A NEW charity dedicated to fighting fuel poverty will be reaching out to a Cumbrian community.

Warmer Communities was first launched in October with the mission of helping those facing fuel poverty.

To try and reach those who may be affected by the issue, the charity will be holding an information outreach event at Longtown Community Centre next Friday.

Fuel poverty, defined by the Government as a household left under the poverty line when it has paid for its energy needs, affects 11 per cent of all households in England, according to the latest statistics.

The charity Warmer Communities is based in Tyneside but covers the whole of the north east and Cumbria.

Working in partnership with Carlisle City Council, it helps those in fuel poverty navigate the complexities of grant-funded assistance to overcome the problem.

Jennifer West, spokeswoman for Warmer Communities and one of the event’s organisers, explained that the wider Carlisle area is a major focus of their current efforts.

“We work under something called the Warmer Communities Carlisle Scheme, which is part of Home Life Carlisle,” said Jennifer.

“We work on providing free advice and funding for people.”

She said that the charity aims to be a complete solution for those experiencing fuel poverty, providing both the advice and the manpower necessary to improve the energy efficiency of a home.

“We get funding for installations as well from the Government,” Jennifer continued.

“We can gain the funding and provide the installation for the measures themselves.

“So if people are eligible for free funding towards these measures, and that could be boilers, it could be insulation, and more recently actually we can offer first time central heating in Carlisle as well, under the Warm Homes Fund,

“We assess everybody on a case-by-case basis. We do all the leg work basically so it’s a nice smooth process for anyone that comes to us.

“And if we can’t help them the idea is that we signpost them to people who can.

“So working with people like Carlisle City Council and other charities as well is really useful.”

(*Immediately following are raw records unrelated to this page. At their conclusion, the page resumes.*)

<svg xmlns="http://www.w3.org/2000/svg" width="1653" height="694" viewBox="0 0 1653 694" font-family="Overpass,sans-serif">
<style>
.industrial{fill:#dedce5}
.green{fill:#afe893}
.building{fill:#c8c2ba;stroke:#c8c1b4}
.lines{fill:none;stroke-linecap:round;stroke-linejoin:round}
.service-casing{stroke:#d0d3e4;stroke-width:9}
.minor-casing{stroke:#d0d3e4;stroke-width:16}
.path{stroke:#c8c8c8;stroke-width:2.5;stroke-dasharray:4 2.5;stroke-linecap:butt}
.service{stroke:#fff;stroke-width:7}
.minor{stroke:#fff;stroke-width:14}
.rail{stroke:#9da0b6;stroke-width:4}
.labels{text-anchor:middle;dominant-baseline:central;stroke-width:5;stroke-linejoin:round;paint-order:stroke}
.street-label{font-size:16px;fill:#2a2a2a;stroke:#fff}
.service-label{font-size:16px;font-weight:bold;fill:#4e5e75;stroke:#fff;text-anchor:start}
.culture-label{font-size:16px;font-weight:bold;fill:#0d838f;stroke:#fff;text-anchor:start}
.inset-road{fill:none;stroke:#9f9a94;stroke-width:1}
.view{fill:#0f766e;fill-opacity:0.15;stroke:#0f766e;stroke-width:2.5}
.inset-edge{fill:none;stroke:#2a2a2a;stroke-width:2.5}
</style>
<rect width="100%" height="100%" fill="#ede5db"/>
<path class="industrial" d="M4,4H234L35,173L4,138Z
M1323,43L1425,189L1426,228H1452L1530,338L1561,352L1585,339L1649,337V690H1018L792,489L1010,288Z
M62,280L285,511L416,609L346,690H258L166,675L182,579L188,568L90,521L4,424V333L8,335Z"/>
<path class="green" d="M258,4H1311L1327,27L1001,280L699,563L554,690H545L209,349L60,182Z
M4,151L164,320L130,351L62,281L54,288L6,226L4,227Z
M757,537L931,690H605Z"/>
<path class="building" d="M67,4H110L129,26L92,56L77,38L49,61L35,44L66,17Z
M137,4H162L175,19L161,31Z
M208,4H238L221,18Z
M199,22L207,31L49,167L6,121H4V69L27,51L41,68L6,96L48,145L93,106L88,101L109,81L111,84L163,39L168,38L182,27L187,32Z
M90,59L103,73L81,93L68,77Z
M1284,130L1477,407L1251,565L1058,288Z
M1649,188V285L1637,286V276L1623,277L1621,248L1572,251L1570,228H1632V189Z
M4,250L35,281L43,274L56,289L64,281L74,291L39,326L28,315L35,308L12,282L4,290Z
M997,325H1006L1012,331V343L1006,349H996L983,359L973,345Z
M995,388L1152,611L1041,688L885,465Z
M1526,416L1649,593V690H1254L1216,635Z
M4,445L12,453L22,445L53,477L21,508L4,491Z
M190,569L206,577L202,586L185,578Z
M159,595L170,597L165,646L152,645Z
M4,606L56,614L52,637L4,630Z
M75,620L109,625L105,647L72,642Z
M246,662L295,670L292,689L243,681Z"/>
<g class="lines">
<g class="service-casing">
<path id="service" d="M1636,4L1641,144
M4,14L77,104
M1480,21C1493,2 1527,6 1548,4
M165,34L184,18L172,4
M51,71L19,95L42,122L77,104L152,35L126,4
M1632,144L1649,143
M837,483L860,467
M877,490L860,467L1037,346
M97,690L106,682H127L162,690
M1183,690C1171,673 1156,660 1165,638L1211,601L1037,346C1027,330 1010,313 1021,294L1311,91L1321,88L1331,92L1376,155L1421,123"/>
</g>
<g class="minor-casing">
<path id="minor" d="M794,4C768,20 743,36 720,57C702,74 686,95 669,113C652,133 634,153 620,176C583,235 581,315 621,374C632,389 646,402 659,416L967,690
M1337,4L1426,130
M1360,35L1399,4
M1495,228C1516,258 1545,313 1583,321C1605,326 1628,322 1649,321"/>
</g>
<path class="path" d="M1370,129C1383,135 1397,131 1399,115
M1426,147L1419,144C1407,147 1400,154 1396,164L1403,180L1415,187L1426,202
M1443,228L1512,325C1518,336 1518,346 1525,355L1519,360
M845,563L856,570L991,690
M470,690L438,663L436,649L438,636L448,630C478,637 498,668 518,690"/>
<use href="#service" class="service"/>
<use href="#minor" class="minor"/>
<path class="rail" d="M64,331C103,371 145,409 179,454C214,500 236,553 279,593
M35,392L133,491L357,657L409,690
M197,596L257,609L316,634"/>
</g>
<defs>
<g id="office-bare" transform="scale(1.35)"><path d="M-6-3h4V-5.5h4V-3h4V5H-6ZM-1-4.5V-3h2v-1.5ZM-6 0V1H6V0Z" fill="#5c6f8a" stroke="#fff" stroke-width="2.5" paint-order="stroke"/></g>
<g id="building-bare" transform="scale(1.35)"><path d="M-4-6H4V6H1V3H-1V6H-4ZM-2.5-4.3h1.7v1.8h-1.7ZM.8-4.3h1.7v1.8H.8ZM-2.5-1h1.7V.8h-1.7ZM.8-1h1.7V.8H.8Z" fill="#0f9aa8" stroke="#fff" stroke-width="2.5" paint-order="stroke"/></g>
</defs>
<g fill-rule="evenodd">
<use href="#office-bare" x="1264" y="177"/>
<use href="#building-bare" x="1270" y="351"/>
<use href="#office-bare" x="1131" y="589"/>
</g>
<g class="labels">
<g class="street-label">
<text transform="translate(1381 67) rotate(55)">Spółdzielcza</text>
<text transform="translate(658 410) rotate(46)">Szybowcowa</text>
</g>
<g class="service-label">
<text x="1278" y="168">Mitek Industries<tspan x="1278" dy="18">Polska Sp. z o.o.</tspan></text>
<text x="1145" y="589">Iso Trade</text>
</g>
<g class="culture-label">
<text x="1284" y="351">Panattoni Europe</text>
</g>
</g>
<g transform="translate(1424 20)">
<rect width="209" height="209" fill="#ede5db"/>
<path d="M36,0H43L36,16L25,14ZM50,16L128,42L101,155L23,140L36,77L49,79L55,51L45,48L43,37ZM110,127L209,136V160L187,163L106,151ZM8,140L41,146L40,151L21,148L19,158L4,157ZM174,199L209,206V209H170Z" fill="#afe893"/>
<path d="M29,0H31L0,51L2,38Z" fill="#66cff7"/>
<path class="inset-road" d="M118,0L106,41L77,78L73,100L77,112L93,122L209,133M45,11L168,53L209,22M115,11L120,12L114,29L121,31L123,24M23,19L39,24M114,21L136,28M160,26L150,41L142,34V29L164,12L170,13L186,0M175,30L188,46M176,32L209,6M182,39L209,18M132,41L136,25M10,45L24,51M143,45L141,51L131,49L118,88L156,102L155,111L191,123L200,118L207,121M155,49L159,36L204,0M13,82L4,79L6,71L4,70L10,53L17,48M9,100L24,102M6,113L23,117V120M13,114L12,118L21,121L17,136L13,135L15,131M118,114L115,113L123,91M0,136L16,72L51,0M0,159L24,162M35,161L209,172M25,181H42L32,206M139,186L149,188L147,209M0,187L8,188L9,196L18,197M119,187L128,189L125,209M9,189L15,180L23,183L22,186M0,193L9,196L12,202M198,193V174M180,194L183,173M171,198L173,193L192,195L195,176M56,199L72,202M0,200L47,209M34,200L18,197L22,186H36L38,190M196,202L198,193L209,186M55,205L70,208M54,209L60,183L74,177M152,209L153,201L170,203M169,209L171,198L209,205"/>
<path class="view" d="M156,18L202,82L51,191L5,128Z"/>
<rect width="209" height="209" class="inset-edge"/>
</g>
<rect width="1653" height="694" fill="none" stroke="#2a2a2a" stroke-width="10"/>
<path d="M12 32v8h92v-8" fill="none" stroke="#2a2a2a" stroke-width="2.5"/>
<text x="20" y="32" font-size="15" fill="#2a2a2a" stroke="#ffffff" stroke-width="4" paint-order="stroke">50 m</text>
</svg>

At next Friday’s event, which will take place between 11am and 2pm, Jennifer and her colleagues will be joined by other organisations including SSAFA - the armed forces charity.

“The idea is the community can help to get rid of fuel poverty by raising awareness,” said Jennifer.

“We want them to raise awareness create the opportunity for people to speak to each other, and to call out fuel poverty for what it is, as well as learning about the sort of help that’s out there.”

Funding for the event came from National Energy Action, a nationwide charity also dedicated to fighting fuel poverty.